FORMER STAFF

Faculty Director (May-December 2019)

Paula S. Fass

Paula S. Fass, a social and cultural historian, is the Margaret Byrne Professor of History Emerita. A member of the Berkeley faculty for 36 years, she specializes in the history of children, family, education, and immigration. Educated at Barnard College and Columbia University, she is a past President of the Society for the History of Children and Youth, a member of the American Philosophical Society, and was awarded an honorary degree from Linköping University in Sweden.

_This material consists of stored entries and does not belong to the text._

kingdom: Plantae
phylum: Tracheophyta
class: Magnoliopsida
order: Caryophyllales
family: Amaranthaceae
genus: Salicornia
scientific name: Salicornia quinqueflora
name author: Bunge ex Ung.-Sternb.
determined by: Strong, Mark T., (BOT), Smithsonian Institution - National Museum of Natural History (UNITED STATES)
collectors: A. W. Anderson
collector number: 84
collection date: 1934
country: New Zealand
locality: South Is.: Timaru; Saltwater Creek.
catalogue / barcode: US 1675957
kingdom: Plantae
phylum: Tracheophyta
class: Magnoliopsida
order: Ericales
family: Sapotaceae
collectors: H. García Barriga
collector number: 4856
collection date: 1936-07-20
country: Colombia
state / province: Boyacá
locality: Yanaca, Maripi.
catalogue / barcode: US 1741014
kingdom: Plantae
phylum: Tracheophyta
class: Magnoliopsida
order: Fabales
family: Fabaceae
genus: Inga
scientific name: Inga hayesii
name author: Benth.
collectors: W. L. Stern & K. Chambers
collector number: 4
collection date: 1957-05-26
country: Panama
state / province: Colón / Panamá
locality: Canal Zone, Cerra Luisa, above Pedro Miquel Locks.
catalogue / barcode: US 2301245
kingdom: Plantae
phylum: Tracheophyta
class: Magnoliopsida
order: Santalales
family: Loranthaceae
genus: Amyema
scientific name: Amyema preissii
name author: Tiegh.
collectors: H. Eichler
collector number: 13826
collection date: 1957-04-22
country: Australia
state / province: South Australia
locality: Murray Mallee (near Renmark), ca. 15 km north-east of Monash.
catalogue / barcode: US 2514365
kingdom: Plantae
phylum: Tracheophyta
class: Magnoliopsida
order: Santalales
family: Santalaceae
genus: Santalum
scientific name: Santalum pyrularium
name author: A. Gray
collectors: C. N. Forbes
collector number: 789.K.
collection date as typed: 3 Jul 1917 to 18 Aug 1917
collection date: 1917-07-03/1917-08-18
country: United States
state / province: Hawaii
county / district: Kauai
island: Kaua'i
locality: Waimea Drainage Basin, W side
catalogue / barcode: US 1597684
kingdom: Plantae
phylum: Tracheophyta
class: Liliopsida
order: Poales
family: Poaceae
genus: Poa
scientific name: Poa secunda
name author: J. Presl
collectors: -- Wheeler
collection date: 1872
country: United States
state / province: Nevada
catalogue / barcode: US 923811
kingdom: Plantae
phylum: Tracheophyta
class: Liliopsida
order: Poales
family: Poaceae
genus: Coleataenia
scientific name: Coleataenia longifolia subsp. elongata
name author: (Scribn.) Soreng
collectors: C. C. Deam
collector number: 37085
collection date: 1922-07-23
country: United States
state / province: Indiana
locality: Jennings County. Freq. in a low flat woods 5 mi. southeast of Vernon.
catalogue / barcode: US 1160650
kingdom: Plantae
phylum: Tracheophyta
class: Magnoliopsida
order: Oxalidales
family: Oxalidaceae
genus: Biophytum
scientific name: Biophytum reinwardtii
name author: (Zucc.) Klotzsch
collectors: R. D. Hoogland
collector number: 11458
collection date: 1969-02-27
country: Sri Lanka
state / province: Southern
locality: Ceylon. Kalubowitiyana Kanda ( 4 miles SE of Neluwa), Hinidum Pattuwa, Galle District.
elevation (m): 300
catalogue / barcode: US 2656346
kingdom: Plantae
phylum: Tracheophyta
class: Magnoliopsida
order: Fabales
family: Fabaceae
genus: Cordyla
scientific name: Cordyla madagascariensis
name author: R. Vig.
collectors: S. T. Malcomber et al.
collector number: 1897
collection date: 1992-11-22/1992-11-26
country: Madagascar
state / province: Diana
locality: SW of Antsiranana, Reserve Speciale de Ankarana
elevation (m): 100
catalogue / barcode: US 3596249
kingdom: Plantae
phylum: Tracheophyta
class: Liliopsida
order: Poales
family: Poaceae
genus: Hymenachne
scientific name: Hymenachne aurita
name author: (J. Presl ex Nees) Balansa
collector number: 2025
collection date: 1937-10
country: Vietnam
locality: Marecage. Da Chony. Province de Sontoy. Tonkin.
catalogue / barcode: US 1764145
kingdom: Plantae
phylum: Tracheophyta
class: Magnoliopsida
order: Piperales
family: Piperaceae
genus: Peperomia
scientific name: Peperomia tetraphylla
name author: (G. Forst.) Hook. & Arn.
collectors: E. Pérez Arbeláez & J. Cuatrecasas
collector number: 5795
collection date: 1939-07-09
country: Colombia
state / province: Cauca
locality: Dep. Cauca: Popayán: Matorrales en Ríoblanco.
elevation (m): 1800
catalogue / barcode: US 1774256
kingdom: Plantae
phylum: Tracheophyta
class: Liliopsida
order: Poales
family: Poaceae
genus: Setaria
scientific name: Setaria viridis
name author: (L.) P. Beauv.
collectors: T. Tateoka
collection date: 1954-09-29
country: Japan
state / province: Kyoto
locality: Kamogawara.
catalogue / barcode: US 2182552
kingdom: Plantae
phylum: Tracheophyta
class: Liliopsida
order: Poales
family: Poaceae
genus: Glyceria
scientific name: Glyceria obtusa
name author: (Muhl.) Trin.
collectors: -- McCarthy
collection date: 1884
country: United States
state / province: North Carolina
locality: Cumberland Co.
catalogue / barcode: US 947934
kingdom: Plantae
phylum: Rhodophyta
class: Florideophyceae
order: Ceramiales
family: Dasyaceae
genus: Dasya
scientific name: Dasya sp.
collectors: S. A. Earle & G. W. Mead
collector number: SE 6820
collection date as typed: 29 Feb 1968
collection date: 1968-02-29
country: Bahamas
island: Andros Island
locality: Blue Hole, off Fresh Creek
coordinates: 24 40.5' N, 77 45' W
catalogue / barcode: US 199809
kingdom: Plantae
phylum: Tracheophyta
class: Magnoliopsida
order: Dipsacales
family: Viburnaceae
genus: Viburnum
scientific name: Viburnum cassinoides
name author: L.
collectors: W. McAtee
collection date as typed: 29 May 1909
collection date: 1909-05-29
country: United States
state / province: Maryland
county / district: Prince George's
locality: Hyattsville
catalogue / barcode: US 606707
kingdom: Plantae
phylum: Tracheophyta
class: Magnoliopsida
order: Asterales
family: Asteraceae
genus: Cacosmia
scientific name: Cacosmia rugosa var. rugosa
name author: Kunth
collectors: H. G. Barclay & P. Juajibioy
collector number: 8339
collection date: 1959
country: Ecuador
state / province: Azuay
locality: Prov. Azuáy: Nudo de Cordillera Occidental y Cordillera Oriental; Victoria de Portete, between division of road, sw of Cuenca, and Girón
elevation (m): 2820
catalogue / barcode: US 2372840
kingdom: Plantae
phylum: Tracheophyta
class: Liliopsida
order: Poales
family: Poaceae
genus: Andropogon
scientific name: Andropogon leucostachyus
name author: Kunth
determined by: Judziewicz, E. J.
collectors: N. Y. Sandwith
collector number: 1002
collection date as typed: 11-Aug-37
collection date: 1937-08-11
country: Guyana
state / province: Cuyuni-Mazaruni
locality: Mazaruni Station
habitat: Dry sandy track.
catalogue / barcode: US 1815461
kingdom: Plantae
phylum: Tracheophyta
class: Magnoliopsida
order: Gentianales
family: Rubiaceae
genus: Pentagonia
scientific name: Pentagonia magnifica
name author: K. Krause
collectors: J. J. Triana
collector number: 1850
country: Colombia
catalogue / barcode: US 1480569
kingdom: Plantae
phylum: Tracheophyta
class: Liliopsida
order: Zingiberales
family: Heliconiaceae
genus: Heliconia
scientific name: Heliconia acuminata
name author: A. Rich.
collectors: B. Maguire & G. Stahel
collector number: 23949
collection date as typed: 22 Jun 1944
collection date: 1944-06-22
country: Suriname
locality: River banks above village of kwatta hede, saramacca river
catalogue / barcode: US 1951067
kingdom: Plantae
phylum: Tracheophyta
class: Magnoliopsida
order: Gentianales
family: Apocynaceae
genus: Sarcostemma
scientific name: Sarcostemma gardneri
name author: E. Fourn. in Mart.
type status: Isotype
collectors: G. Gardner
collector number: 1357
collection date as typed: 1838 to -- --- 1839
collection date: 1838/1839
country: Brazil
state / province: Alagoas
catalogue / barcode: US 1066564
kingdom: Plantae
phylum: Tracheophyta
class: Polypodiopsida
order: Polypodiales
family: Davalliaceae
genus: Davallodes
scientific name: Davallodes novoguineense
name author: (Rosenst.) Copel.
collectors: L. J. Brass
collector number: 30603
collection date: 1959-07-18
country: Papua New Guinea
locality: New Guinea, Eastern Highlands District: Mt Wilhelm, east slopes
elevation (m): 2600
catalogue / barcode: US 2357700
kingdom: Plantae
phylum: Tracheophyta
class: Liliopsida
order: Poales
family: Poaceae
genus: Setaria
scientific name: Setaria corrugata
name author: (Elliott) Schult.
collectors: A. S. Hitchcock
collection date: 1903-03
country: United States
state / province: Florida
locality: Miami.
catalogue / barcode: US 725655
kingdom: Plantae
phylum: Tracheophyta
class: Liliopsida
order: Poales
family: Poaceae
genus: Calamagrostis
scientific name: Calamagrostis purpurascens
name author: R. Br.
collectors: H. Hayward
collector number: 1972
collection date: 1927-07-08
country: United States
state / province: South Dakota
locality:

Fass is the author of many books and articles, most recently The End of American Childhood: A History of Parenting from Life on the Frontier to the Managed Child (2016). She was Department of State lecturer in Italy in 2006, Kerstin Hesselgren Professor in Sweden in 2007, and, after her retirement from Berkeley, Distinguished Visitor in Residence at Rutgers University, New Brunswick, from 2010 through 2013. She has held fellowships from the Guggenheim Foundation, the Rockefeller Foundation, the National Endowment for the Humanities, and the Spencer Foundation, and was twice a resident fellow at the Center for Advanced Study in the Behavioral Sciences at Stanford. Fass has lectured widely, including in Israel, Germany, Poland, Sweden, Chile, Turkey, Canada, France, and Italy and is often interviewed on television, radio, and in the press, including the New York TimesThe Atlantic, NPR, KCBS News, the Tablet, and Haaretz.

Fass published her family’s story, Inheriting the Holocaust: A Second Generation Memoir, in 2011. In it, she recounts her family’s life in Poland before and during the Holocaust and her experience growing up as the child of Holocaust survivors. As Faculty Director of The Magnes Collection, she hopes to bring that experience to her work in illuminating the full range of Jewish life and culture.